I just reread the last letter she wrote to me. I keep it in my underwear drawer with Henry's teeth, and other random, important things.   This has been my first intimate case of mourning in my life. I wish I had something wise to say. In some ways the deep sadness is just as sharp and tender as it was a year ago. Little details of life bring on waves of tears and a lump in my throat. 

Listening to Graceland on our way home from Christmas I couldn't stop crying. I remembered singing that one song that begins..." Joseph's face was black as night..." with Rose in college. We had decided to sing it a cappella for a talent show. I was so stricken with stage fright that we looked into each other's eyes the whole time and held hands. 

I still talk to her in my head, walking down the sidewalk. 

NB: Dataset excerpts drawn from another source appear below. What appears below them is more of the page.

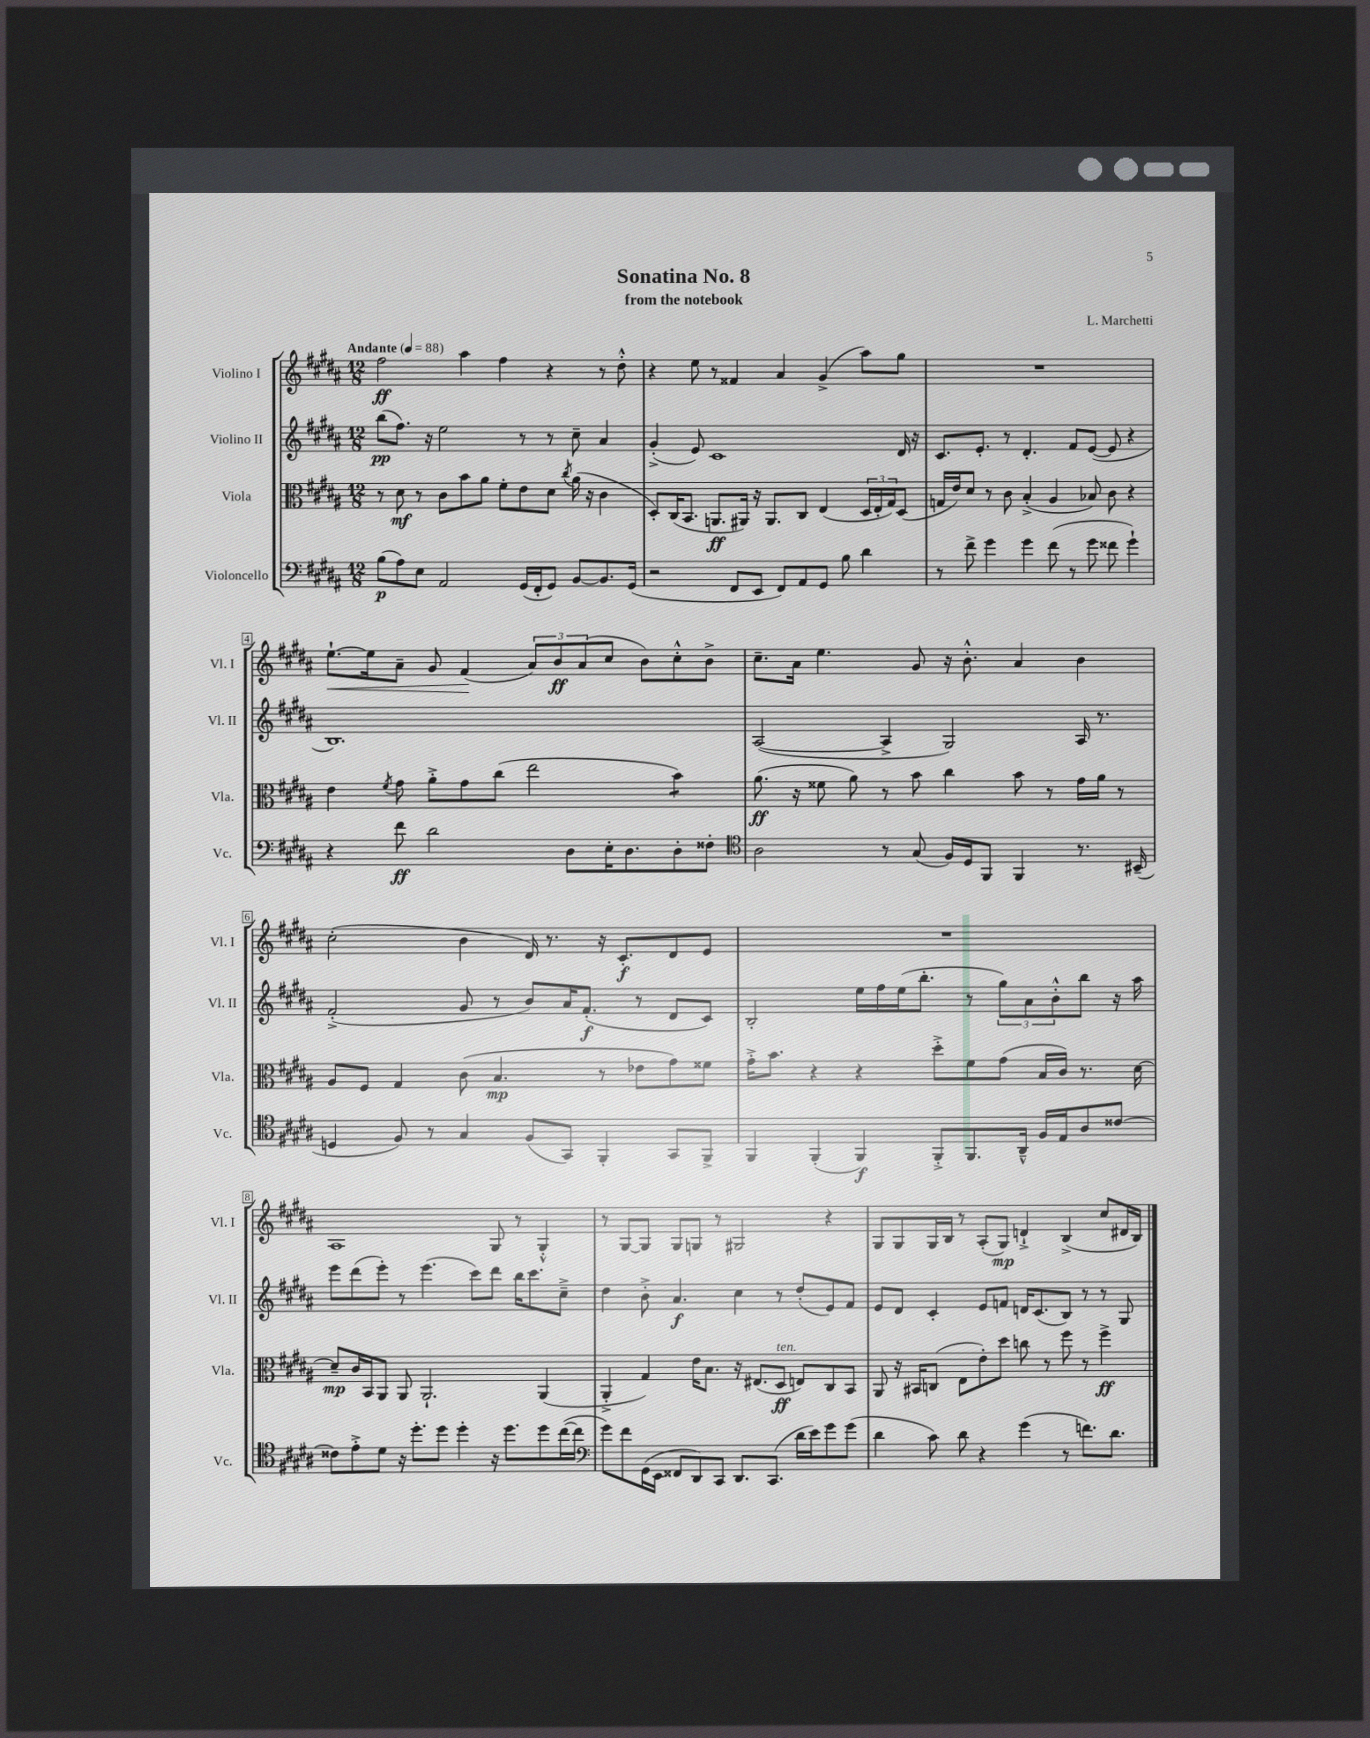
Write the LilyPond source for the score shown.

\header { title = "Sonatina No. 8" composer = "L. Marchetti" subtitle = "from the notebook" }
<<
\new StaffGroup <<
\new Staff = "s0" \with { instrumentName = "Violino I" shortInstrumentName = "Vl. I" } {
    \clef treble \key b \major \numericTimeSignature \time 12/8 \tempo "Andante" 4 = 88
    fis''2\ff ais''4 fis''4 r4 r8 dis''8-.-^ |
    r4 e''8 r8 fisis'4 ais'4 gis'4->( ais''8) gis''8 |
    R1. |
    e''8.~-!\< e''16 ais'8-- gis'8 fis'4\!( \tuplet 3/2 { ais'8) b'8\ff ais'8( } cis''8 b'8) cis''8-.-^ b'8-> |
    cis''8.-- ais'16 e''4. gis'8 r16 b'8.-.-^ ais'4 b'4 |
    cis''2-.( b'4 dis'16) r8. r16 cis'8.-.\f dis'8 e'8 |
    R1. |
    ais1 gis8 r8 gis4-.-^ |
    r8 gis8~ gis8 gis8 g8 r8 gis2 r4 |
    gis8 gis8 gis16 b16 r8 ais8-.( gis8\mp) d'4-!-> b4->( cis''8 dis'16 b16) \bar "|." |
}
\new Staff = "s1" \with { instrumentName = "Violino II" shortInstrumentName = "Vl. II" } {
    \clef treble \key b \major \numericTimeSignature \time 12/8
    b''8\pp( fis''8.) r16 e''2 r8 r8 cis''8-- ais'4 |
    gis'4-.->( e'8) cis'1 dis'16 r16 |
    cis'8. e'8.-. r8 dis'4.-. fis'8 e'8~( e'8 r4 |
    b1.) |
    ais2~( ais4-> gis2) ais16 r8. |
    fis'2-.->( gis'8 r8 b'8) ais'16 fis'8.-.\f( r8 dis'8 cis'8) |
    b2-. e''16 fis''16 e''16( b''8.-. r8 \tuplet 3/2 { gis''8) ais'8 b'8-.-^ } b''8 r16 ais''16 |
    e'''8 dis'''8( e'''8-.) r8 e'''4.( cis'''8) dis'''8 b''16 cis'''8. cis''8---> |
    dis''4 b'8-.-> ais'4.\f cis''4 r8 dis''8-.( e'8) fis'8 |
    e'8 dis'8 cis'4-. e'8 f'8 d'16 cis'8.( b8) r8 r8 gis8 \bar "|." |
}
\new Staff = "s2" \with { instrumentName = "Viola" shortInstrumentName = "Vla." } {
    \clef alto \key b \major \numericTimeSignature \time 12/8
    r8 dis'8\mf r8 cis'8 b'8 ais'8 fis'8-. e'8 dis'8 \acciaccatura { cis''8 } ais'16( r16 cis'4 |
    dis8-.) cis16( b,8. a,8.\ff ais,16) r16 ais,8. cis8 e4( \tuplet 3/2 { dis16 e16-. gis16) } dis8( |
    g16 e'16) dis'8 r8 cis'8 b4-.->( ais4 bes8) cis'8 r4 |
    e'4 \acciaccatura { fis'8 } gis'8 ais'8-.-> gis'8 cis''8( e''2 b'4:8) |
    ais'8.\ff( r16 fisis'8 ais'8) r8 b'8 cis''4 b'8 r8 gis'16 ais'16 r8 |
    ais8 fis8 gis4 cis'8( b4.\mp r8 ees'8 gis'8) fisis'8 |
    gis'16-.-> b'8. r4 r4 dis''8-.-> fis'8 gis'8( b16 cis'16) r8. dis'16~ |
    dis'8--\mp cis'16 b,16 ais,8 ais,8 ais,2.-! ais,4( |
    ais,4-.-> gis4) e'16 b8. r16 eis8.( dis8\ff^\markup { \italic "ten." } e8) cis8 b,8 |
    ais,8 r16 bis,16 c8( e8 e'8-.) dis''8 c''8 r8 fis''8 r8 fis''4->\ff \bar "|." |
}
\new Staff = "s3" \with { instrumentName = "Violoncello" shortInstrumentName = "Vc." } {
    \clef bass \key b \major \numericTimeSignature \time 12/8
    b8\p( ais8) e8 ais,2 gis,16( fis,16-. gis,8) b,8~ b,8. gis,16( |
    r2 fis,8 e,8 fis,8) ais,8 gis,8 b8 dis'4 |
    r8 fis'8-> gis'4 gis'4 fis'8( r8 gis'8 fisis'8 gis'4-!) |
    r4 fis'8\ff dis'2 dis8 e16-. dis8. dis8-. fisis8-. |
    \clef tenor ais2 r8 gis8( fis16) dis16 fis,8 fis,4 r8. bis,16--( |
    d4 fis8) r8 gis4 fis8( gis,8) fis,4-. gis,8 fis,8-> |
    fis,4 fis,4-.( fis,4\f) fis,8-.-> fis,8. ais,16---^ fis16 e16 ais8 cisis'8~ |
    cisis'8 e'8-.-> dis'8 r16 dis''8.-. dis''8 dis''4-. r16 dis''8. dis''8 cis''16~( cis''16 |
    \clef bass gis'8) fis'8 gis,16( e,16 fisis,8 dis,8) cis,8 dis,8. cis,8.( dis'16 e'16) gis'8 gis'8( |
    dis'4 cis'8) dis'8 r4 gis'4( r8 f'8.) dis'8. \bar "|." |
}
>>
>>
\layout { \context { \Score \override BarNumber.stencil = #(make-stencil-boxer 0.1 0.3 ly:text-interface::print) } }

Rose's voice is strong in her last letter to me. In it she wishes that my life "will be exactly what you make of it and that you have the clarity to see the soft or violent but always subtle beauty in whatever your life becomes; to see the truth of what you have been given and the strength to, in the face of those gifts, continue to make an active choice." The last sentence in the letter is "After a while crocodile. " Always the jokester.


Into the Swing

News from N. Village...
A sunny morning off and my favorite mug (made by bro-in-law Gerard) with coffee in it, a beautiful sight. 
My healthy lunch with dressing made avec superior balsamic (thanks Amy).
Ezra's lunch, he somehow managed to eat the wrap without most of the veg., at least I have one son who eats like a mother's dream.

Henry learned to finger knit and is very proud of his new bracelet made of very scratchy wool!